[INSTRUCTIONS TO FOLLOW] In the records below, how many lines hold the word "explicitly"? Give only the number.

BEGIN DATA EXCERPTS

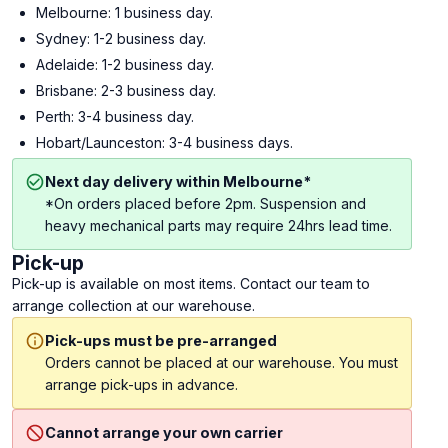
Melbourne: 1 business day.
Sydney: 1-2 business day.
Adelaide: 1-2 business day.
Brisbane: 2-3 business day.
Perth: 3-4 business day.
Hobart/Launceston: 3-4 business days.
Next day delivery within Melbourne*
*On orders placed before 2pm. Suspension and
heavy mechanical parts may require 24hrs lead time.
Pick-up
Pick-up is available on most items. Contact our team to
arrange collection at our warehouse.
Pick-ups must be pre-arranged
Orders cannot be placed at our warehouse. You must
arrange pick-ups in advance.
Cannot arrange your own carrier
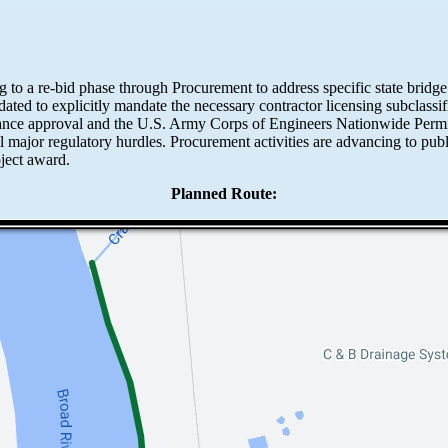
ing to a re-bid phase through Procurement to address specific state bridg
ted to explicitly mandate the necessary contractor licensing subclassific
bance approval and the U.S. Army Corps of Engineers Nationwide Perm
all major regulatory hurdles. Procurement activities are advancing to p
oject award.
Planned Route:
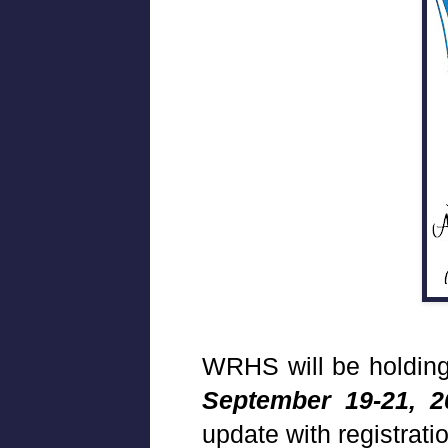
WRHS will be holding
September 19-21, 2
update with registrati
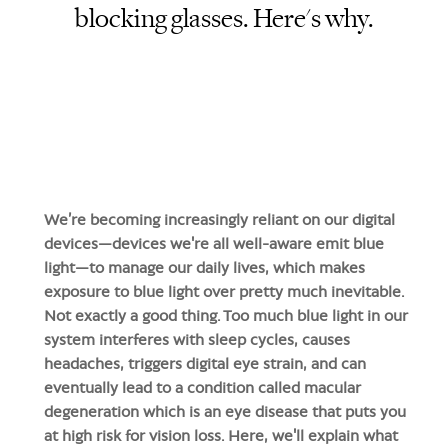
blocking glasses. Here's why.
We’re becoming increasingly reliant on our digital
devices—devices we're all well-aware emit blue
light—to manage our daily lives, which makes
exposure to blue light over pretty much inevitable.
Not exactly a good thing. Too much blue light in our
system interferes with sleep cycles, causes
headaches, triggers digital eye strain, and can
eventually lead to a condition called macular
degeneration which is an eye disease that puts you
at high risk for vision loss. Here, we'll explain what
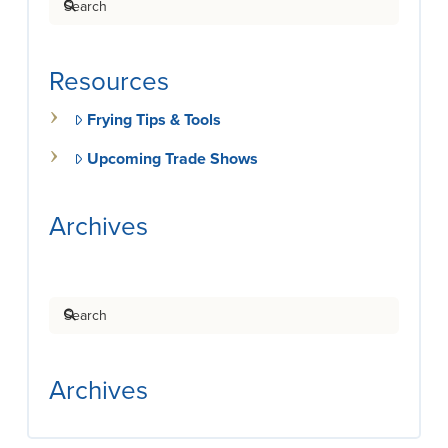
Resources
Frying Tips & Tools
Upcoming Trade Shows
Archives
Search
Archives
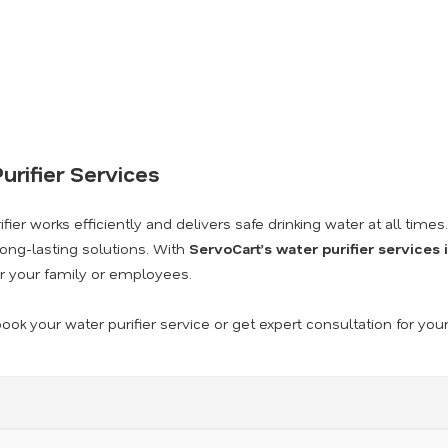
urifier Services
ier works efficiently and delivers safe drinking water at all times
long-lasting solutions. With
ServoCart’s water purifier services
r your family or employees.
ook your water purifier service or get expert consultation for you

END DATA EXCERPTS
BEGIN DATA EXCERPTS

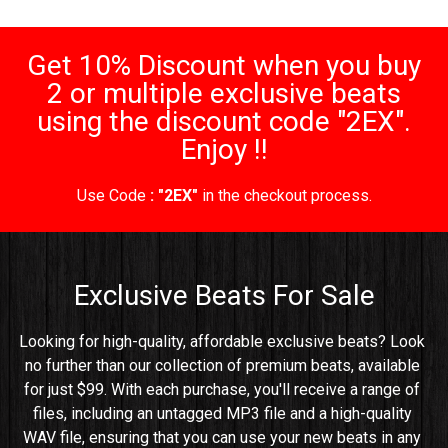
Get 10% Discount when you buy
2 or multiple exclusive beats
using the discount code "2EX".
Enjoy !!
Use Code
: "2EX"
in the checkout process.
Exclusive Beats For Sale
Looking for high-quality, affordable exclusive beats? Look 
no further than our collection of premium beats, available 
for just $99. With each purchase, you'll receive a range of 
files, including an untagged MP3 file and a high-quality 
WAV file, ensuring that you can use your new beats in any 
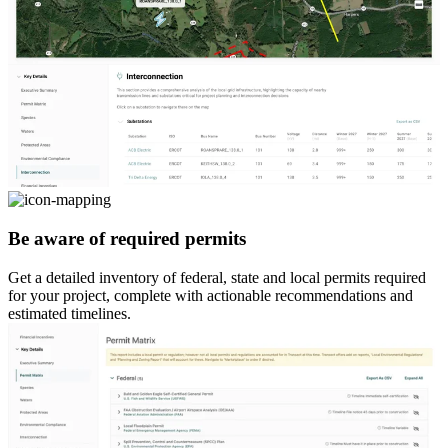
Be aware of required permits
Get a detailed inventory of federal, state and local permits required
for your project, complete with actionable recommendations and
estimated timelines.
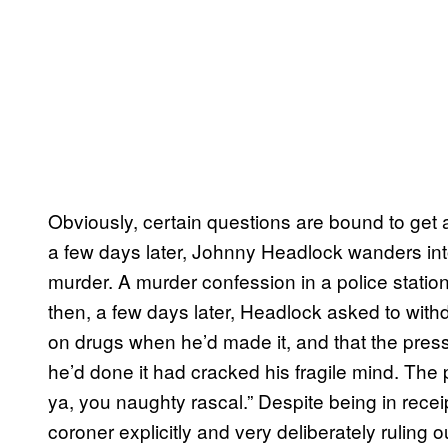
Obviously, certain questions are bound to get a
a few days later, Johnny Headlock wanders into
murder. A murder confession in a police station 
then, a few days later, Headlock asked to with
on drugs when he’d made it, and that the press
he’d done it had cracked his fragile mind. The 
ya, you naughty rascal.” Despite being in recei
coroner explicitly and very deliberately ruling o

END DATA EXCERPTS
BEGIN DATA EXCERPTS

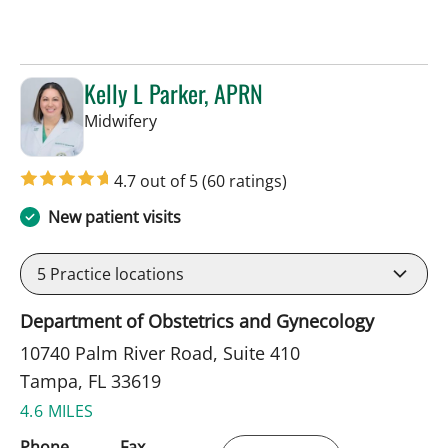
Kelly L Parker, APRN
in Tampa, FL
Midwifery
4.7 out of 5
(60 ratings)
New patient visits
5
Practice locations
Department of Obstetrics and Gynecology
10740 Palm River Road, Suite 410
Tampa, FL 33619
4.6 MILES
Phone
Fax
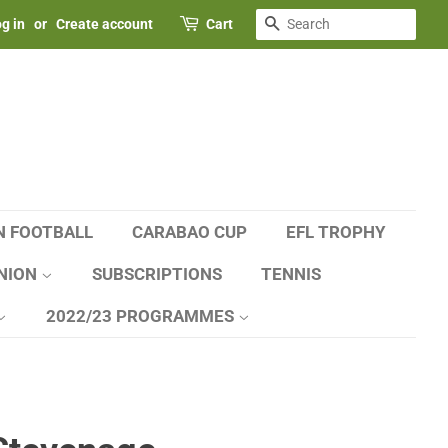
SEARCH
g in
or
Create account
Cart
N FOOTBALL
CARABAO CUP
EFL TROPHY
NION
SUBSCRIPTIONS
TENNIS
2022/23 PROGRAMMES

END DATA EXCERPTS

[YOUR SOLUTION] 2